- INFORMATION PROVIDED
□ □ □

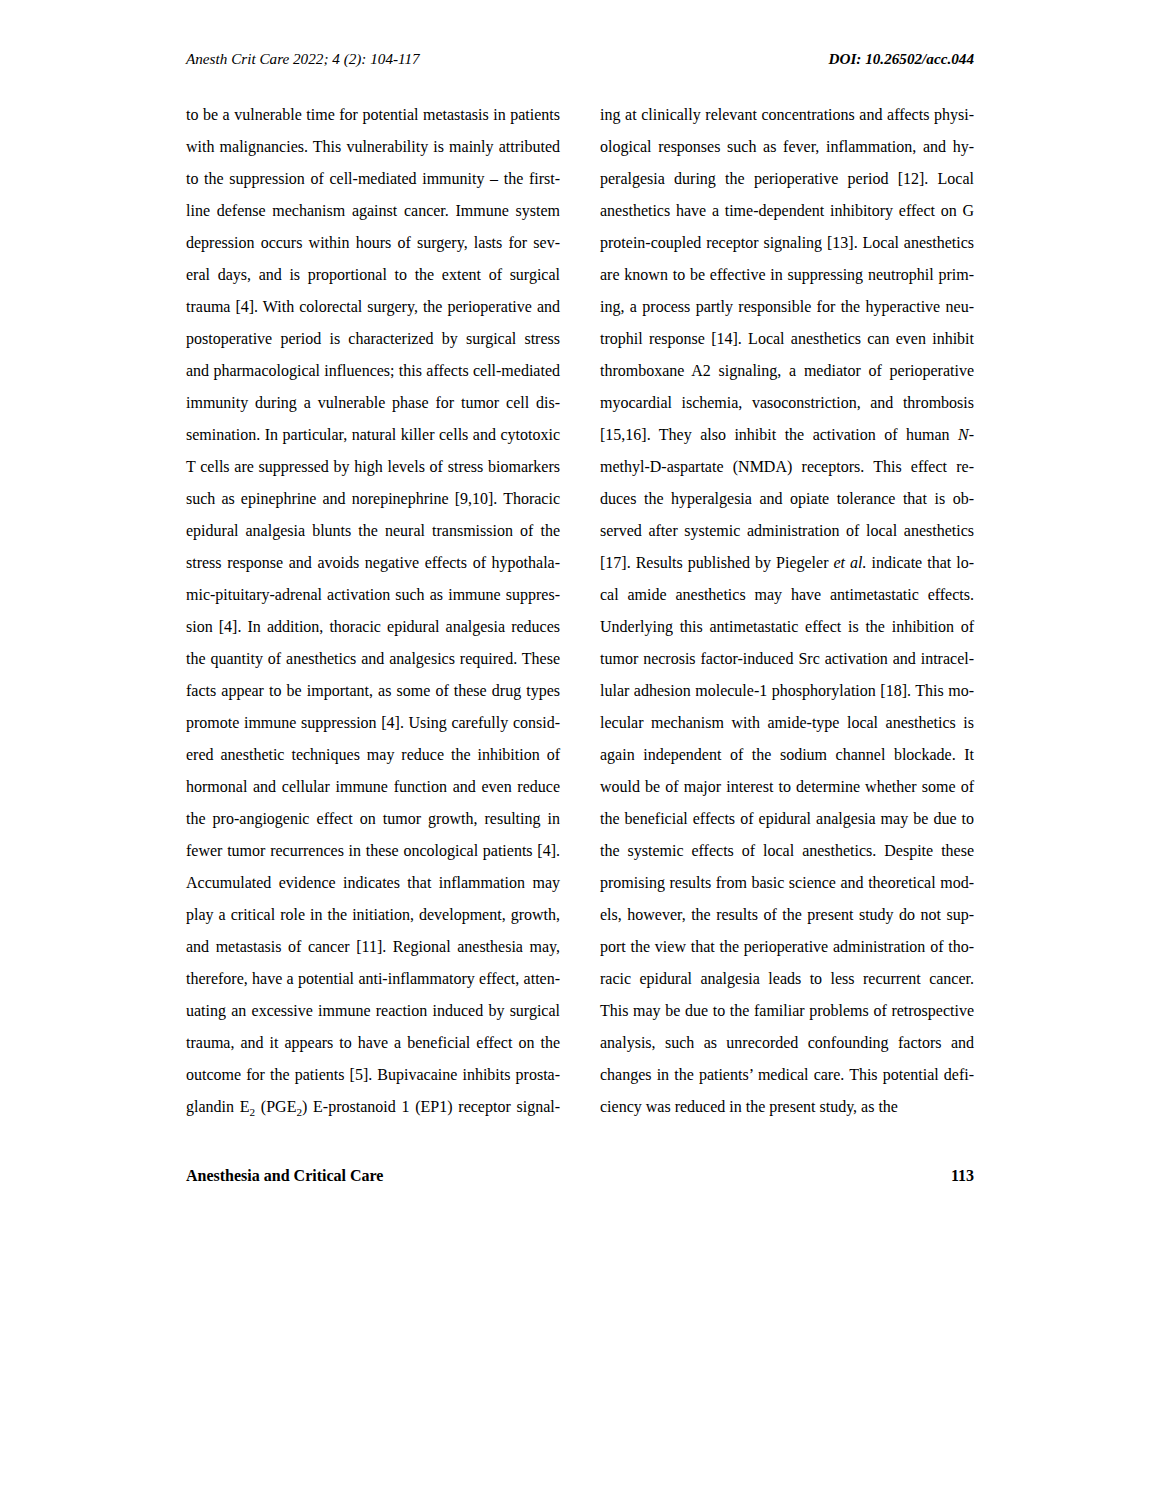Anesth Crit Care 2022; 4 (2): 104-117 DOI: 10.26502/acc.044
to be a vulnerable time for potential metastasis in patients with malignancies. This vulnerability is mainly attributed to the suppression of cell-mediated immunity – the first-line defense mechanism against cancer. Immune system depression occurs within hours of surgery, lasts for several days, and is proportional to the extent of surgical trauma [4]. With colorectal surgery, the perioperative and postoperative period is characterized by surgical stress and pharmacological influences; this affects cell-mediated immunity during a vulnerable phase for tumor cell dissemination. In particular, natural killer cells and cytotoxic T cells are suppressed by high levels of stress biomarkers such as epinephrine and norepinephrine [9,10]. Thoracic epidural analgesia blunts the neural transmission of the stress response and avoids negative effects of hypothalamic-pituitary-adrenal activation such as immune suppression [4]. In addition, thoracic epidural analgesia reduces the quantity of anesthetics and analgesics required. These facts appear to be important, as some of these drug types promote immune suppression [4]. Using carefully considered anesthetic techniques may reduce the inhibition of hormonal and cellular immune function and even reduce the pro-angiogenic effect on tumor growth, resulting in fewer tumor recurrences in these oncological patients [4]. Accumulated evidence indicates that inflammation may play a critical role in the initiation, development, growth, and metastasis of cancer [11]. Regional anesthesia may, therefore, have a potential anti-inflammatory effect, attenuating an excessive immune reaction induced by surgical trauma, and it appears to have a beneficial effect on the outcome for the patients [5]. Bupivacaine inhibits prostaglandin E2 (PGE2) E-prostanoid 1 (EP1) receptor signaling at clinically relevant concentrations and affects physiological responses such as fever, inflammation, and hyperalgesia during the perioperative period [12]. Local anesthetics have a time-dependent inhibitory effect on G protein-coupled receptor signaling [13]. Local anesthetics are known to be effective in suppressing neutrophil priming, a process partly responsible for the hyperactive neutrophil response [14]. Local anesthetics can even inhibit thromboxane A2 signaling, a mediator of perioperative myocardial ischemia, vasoconstriction, and thrombosis [15,16]. They also inhibit the activation of human N-methyl-D-aspartate (NMDA) receptors. This effect reduces the hyperalgesia and opiate tolerance that is observed after systemic administration of local anesthetics [17]. Results published by Piegeler et al. indicate that local amide anesthetics may have antimetastatic effects. Underlying this antimetastatic effect is the inhibition of tumor necrosis factor-induced Src activation and intracellular adhesion molecule-1 phosphorylation [18]. This molecular mechanism with amide-type local anesthetics is again independent of the sodium channel blockade. It would be of major interest to determine whether some of the beneficial effects of epidural analgesia may be due to the systemic effects of local anesthetics. Despite these promising results from basic science and theoretical models, however, the results of the present study do not support the view that the perioperative administration of thoracic epidural analgesia leads to less recurrent cancer. This may be due to the familiar problems of retrospective analysis, such as unrecorded confounding factors and changes in the patients’ medical care. This potential deficiency was reduced in the present study, as the
Anesthesia and Critical Care 113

□ □ □

- WHAT IS BEING ASKED
Strip out the pictures and quote the remaining data word for word.

- EXERCISE SOLUTION
Anesth Crit Care 2022; 4 (2): 104-117 DOI: 10.26502/acc.044
to be a vulnerable time for potential metastasis in patients with malignancies. This vulnerability is mainly attributed to the suppression of cell-mediated immunity – the first-line defense mechanism against cancer. Immune system depression occurs within hours of surgery, lasts for several days, and is proportional to the extent of surgical trauma [4]. With colorectal surgery, the perioperative and postoperative period is characterized by surgical stress and pharmacological influences; this affects cell-mediated immunity during a vulnerable phase for tumor cell dissemination. In particular, natural killer cells and cytotoxic T cells are suppressed by high levels of stress biomarkers such as epinephrine and norepinephrine [9,10]. Thoracic epidural analgesia blunts the neural transmission of the stress response and avoids negative effects of hypothalamic-pituitary-adrenal activation such as immune suppression [4]. In addition, thoracic epidural analgesia reduces the quantity of anesthetics and analgesics required. These facts appear to be important, as some of these drug types promote immune suppression [4]. Using carefully considered anesthetic techniques may reduce the inhibition of hormonal and cellular immune function and even reduce the pro-angiogenic effect on tumor growth, resulting in fewer tumor recurrences in these oncological patients [4]. Accumulated evidence indicates that inflammation may play a critical role in the initiation, development, growth, and metastasis of cancer [11]. Regional anesthesia may, therefore, have a potential anti-inflammatory effect, attenuating an excessive immune reaction induced by surgical trauma, and it appears to have a beneficial effect on the outcome for the patients [5]. Bupivacaine inhibits prostaglandin E2 (PGE2) E-prostanoid 1 (EP1) receptor signaling at clinically relevant concentrations and affects physiological responses such as fever, inflammation, and hyperalgesia during the perioperative period [12]. Local anesthetics have a time-dependent inhibitory effect on G protein-coupled receptor signaling [13]. Local anesthetics are known to be effective in suppressing neutrophil priming, a process partly responsible for the hyperactive neutrophil response [14]. Local anesthetics can even inhibit thromboxane A2 signaling, a mediator of perioperative myocardial ischemia, vasoconstriction, and thrombosis [15,16]. They also inhibit the activation of human N-methyl-D-aspartate (NMDA) receptors. This effect reduces the hyperalgesia and opiate tolerance that is observed after systemic administration of local anesthetics [17]. Results published by Piegeler et al. indicate that local amide anesthetics may have antimetastatic effects. Underlying this antimetastatic effect is the inhibition of tumor necrosis factor-induced Src activation and intracellular adhesion molecule-1 phosphorylation [18]. This molecular mechanism with amide-type local anesthetics is again independent of the sodium channel blockade. It would be of major interest to determine whether some of the beneficial effects of epidural analgesia may be due to the systemic effects of local anesthetics. Despite these promising results from basic science and theoretical models, however, the results of the present study do not support the view that the perioperative administration of thoracic epidural analgesia leads to less recurrent cancer. This may be due to the familiar problems of retrospective analysis, such as unrecorded confounding factors and changes in the patients’ medical care. This potential deficiency was reduced in the present study, as the
Anesthesia and Critical Care 113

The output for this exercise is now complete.